TASK ITEM:
Update the rows below by putting "Registrierung" in place of every "Anmeldung" and keeping all other text the same. Leave the pictures out of your answer.

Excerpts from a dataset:
-------------------------

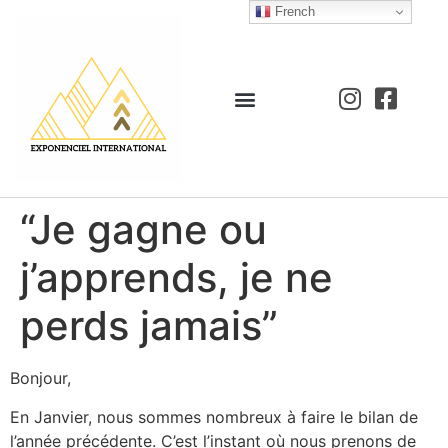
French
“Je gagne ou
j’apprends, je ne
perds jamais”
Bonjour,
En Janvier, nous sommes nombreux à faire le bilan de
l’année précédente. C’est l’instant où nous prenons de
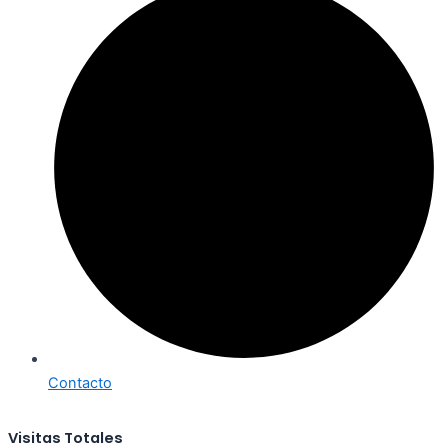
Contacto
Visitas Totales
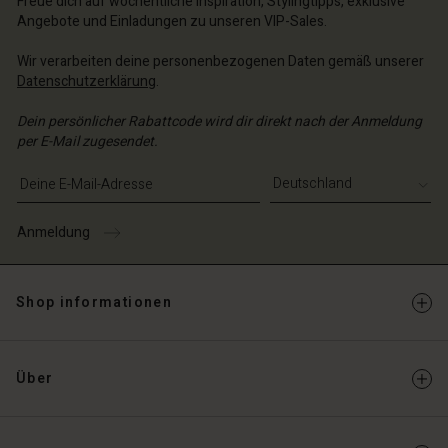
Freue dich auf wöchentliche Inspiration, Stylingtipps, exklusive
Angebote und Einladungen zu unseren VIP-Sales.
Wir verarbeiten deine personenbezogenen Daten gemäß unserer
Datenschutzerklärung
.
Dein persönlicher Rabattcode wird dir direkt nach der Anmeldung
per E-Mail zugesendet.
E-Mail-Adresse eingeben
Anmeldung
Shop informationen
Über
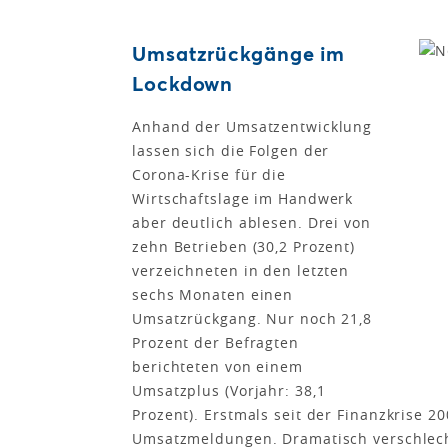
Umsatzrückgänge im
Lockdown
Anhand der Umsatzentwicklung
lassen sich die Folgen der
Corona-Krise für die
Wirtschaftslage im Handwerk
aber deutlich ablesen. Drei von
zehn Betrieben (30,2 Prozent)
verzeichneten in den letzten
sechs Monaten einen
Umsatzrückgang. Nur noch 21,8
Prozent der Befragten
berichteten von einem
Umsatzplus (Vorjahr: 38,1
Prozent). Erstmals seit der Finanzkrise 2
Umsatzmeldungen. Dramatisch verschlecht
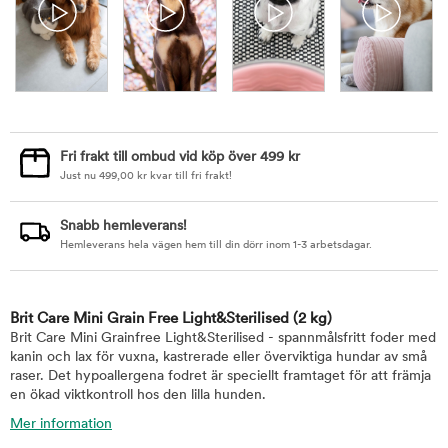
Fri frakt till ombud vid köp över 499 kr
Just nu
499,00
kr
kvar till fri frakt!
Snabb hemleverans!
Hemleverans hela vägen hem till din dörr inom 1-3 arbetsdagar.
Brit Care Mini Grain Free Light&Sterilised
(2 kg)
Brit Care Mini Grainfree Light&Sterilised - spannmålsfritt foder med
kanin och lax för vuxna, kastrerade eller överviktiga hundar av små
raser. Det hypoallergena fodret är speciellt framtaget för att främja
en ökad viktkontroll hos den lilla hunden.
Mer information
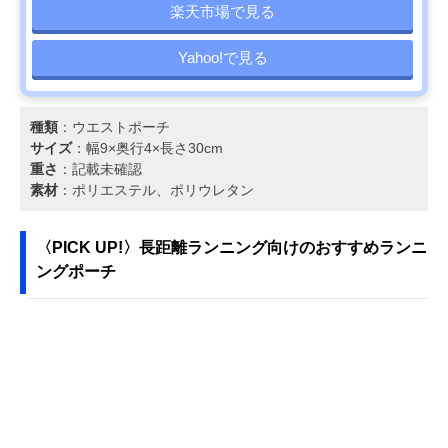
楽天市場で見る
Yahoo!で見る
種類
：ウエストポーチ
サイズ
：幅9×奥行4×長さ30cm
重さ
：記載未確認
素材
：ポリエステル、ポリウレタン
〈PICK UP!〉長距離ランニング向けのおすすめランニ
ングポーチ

-------------------------

YOUR RESPONSE:
French
“Je gagne ou
j’apprends, je ne
perds jamais”
Bonjour,
En Janvier, nous sommes nombreux à faire le bilan de
l’année précédente. C’est l’instant où nous prenons de
Contacto
Visitas Totales
Freue dich auf wöchentliche Inspiration, Stylingtipps, exklusive
Angebote und Einladungen zu unseren VIP-Sales.
Wir verarbeiten deine personenbezogenen Daten gemäß unserer
Datenschutzerklärung
.
Dein persönlicher Rabattcode wird dir direkt nach der Registrierung
per E-Mail zugesendet.
E-Mail-Adresse eingeben
Registrierung
Shop informationen
Über
Umsatzrückgänge im
Lockdown
Anhand der Umsatzentwicklung
lassen sich die Folgen der
Corona-Krise für die
Wirtschaftslage im Handwerk
aber deutlich ablesen. Drei von
zehn Betrieben (30,2 Prozent)
verzeichneten in den letzten
sechs Monaten einen
Umsatzrückgang. Nur noch 21,8
Prozent der Befragten
berichteten von einem
Umsatzplus (Vorjahr: 38,1
Prozent). Erstmals seit der Finanzkrise 2
Umsatzmeldungen. Dramatisch verschlecht
Fri frakt till ombud vid köp över 499 kr
Just nu
499,00
kr
kvar till fri frakt!
Snabb hemleverans!
Hemleverans hela vägen hem till din dörr inom 1-3 arbetsdagar.
Brit Care Mini Grain Free Light&Sterilised
(2 kg)
Brit Care Mini Grainfree Light&Sterilised - spannmålsfritt foder med
kanin och lax för vuxna, kastrerade eller överviktiga hundar av små
raser. Det hypoallergena fodret är speciellt framtaget för att främja
en ökad viktkontroll hos den lilla hunden.
Mer information
楽天市場で見る
Yahoo!で見る
種類
：ウエストポーチ
サイズ
：幅9×奥行4×長さ30cm
重さ
：記載未確認
素材
：ポリエステル、ポリウレタン
〈PICK UP!〉長距離ランニング向けのおすすめランニ
ングポーチ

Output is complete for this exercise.